Sunday, March 22, 2015

Sunday Confession: Safe

Safe.

I struggle with the word these days. Though sometimes I wonder if I ever really knew the feeling.

I used to go to Wal-Mart in the middle of the night.  I told my ex's mom that once and she completely flipped, telling me I needed to make sure I wasn't followed home.  I shrugged it off as her big city paranoia.

I feel safe where I live.  And it feels good.  It has been a long time since I felt safe.  The truth of the matter is that once I'm inside and I know the door is locked, I feel safer here in my home than anywhere else and I wonder if this is why I hate to leave now.

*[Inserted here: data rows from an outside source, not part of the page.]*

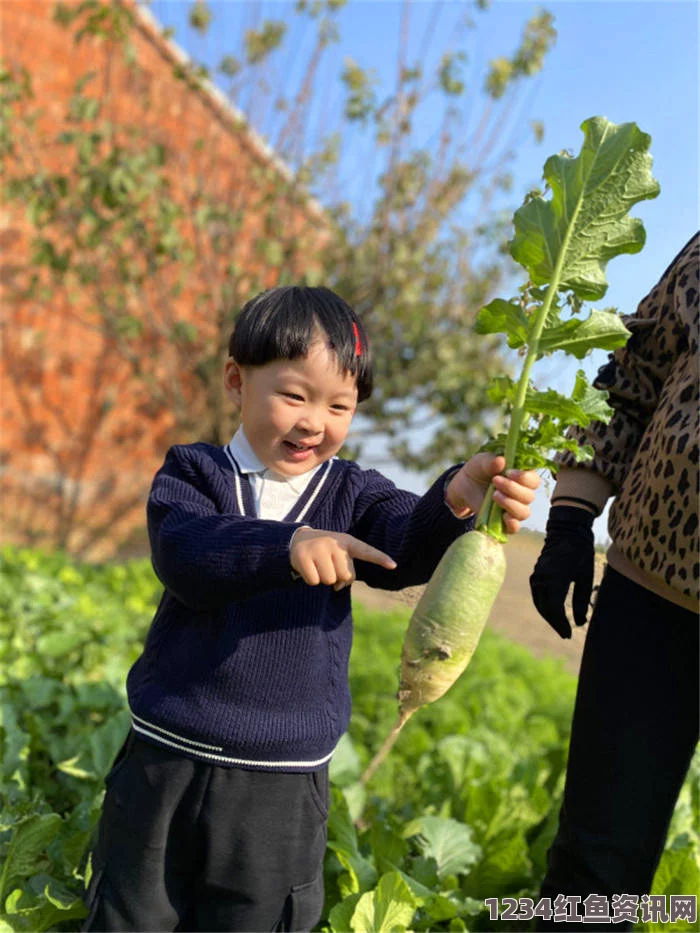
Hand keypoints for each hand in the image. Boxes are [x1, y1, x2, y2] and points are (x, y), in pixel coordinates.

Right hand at [290, 527, 396, 590]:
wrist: (298, 539)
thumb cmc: (325, 552)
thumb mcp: (339, 554)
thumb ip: (346, 570)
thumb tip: (340, 586)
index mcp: (347, 541)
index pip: (366, 551)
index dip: (380, 558)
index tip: (394, 565)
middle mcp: (334, 543)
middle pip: (345, 576)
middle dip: (338, 577)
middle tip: (329, 566)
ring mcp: (318, 548)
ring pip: (330, 580)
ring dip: (324, 579)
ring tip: (319, 566)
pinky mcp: (303, 556)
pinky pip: (314, 581)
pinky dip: (311, 580)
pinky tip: (309, 568)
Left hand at [445, 454, 539, 533]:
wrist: (465, 485)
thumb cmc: (479, 470)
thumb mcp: (482, 461)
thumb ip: (491, 461)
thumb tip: (501, 461)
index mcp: (523, 477)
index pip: (534, 480)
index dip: (525, 477)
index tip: (508, 472)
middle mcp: (522, 494)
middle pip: (529, 496)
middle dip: (512, 488)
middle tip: (495, 481)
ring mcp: (515, 509)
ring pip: (524, 512)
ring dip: (510, 504)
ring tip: (494, 495)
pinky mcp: (504, 521)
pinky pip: (515, 528)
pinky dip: (511, 523)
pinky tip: (502, 515)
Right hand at [529, 505, 594, 638]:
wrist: (566, 530)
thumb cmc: (581, 552)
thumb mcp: (586, 576)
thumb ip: (582, 600)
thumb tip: (579, 623)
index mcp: (556, 577)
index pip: (554, 608)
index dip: (561, 624)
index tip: (569, 635)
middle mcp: (542, 578)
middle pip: (545, 608)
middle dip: (554, 623)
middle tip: (566, 634)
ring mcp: (537, 575)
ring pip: (539, 602)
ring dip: (548, 616)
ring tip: (560, 626)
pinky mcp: (536, 574)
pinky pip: (537, 595)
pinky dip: (544, 606)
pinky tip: (553, 612)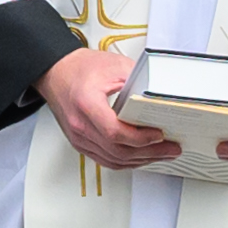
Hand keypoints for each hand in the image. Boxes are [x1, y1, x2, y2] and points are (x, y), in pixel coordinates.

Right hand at [38, 45, 183, 172]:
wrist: (56, 73)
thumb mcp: (113, 66)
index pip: (114, 132)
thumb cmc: (79, 69)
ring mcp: (79, 138)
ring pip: (113, 160)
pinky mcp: (81, 143)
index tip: (159, 135)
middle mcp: (80, 125)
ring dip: (140, 160)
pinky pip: (106, 160)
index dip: (140, 138)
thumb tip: (160, 95)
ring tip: (161, 155)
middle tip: (171, 149)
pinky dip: (126, 161)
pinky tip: (140, 158)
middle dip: (149, 153)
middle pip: (117, 151)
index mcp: (86, 104)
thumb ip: (138, 81)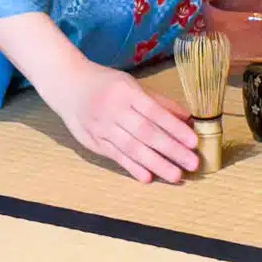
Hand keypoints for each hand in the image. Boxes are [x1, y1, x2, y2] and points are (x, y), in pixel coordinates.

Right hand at [45, 61, 201, 182]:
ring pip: (132, 149)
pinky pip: (116, 157)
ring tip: (176, 175)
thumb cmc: (106, 83)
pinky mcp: (93, 142)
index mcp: (126, 92)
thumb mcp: (132, 85)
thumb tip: (186, 118)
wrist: (67, 85)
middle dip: (171, 150)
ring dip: (156, 164)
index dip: (175, 128)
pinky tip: (148, 178)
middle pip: (146, 133)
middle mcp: (113, 110)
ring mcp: (101, 128)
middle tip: (192, 164)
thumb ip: (159, 102)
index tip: (194, 142)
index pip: (154, 112)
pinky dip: (132, 168)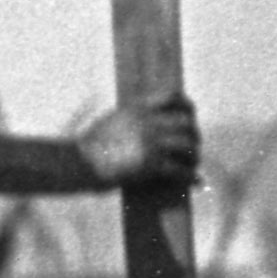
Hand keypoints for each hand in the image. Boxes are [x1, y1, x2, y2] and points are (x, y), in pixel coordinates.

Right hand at [81, 97, 210, 193]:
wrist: (80, 162)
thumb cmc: (91, 145)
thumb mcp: (113, 120)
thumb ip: (133, 117)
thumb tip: (147, 120)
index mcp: (138, 108)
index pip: (173, 96)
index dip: (186, 105)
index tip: (190, 114)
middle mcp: (148, 122)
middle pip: (186, 124)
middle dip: (194, 135)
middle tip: (193, 147)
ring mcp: (151, 143)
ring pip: (187, 146)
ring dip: (194, 157)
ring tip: (193, 165)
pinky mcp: (151, 165)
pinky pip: (180, 170)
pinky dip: (190, 176)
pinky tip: (195, 181)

I feel exposed anywhere else.  Here... I know the sounds.  I know how the house creaks and the furnace clicks.  I know if I hear something, it is more than likely the teenage boy down the street and one of his girlfriends, or his mom and her boyfriend; One summer, she found lipstick on his underwear.  I just stay in bed and listen for when things escalate and then I call the police.

I've become a cop caller, and I'm ok with it. I once knew what it was like not to feel safe in my own home.  I remember when someone made me feel afraid in the place where I laid my head at night. And so when I hear someone is making someone else afraid, I'll stay safe in my home and I'll make the call for them every time. Just the way I wish someone had made the call for me.

1 comment:

  1. I love the way you went with this ❤

    Totally agree I'd rather err on the side of caution and call for help for someone else rather than just sit and do nothing.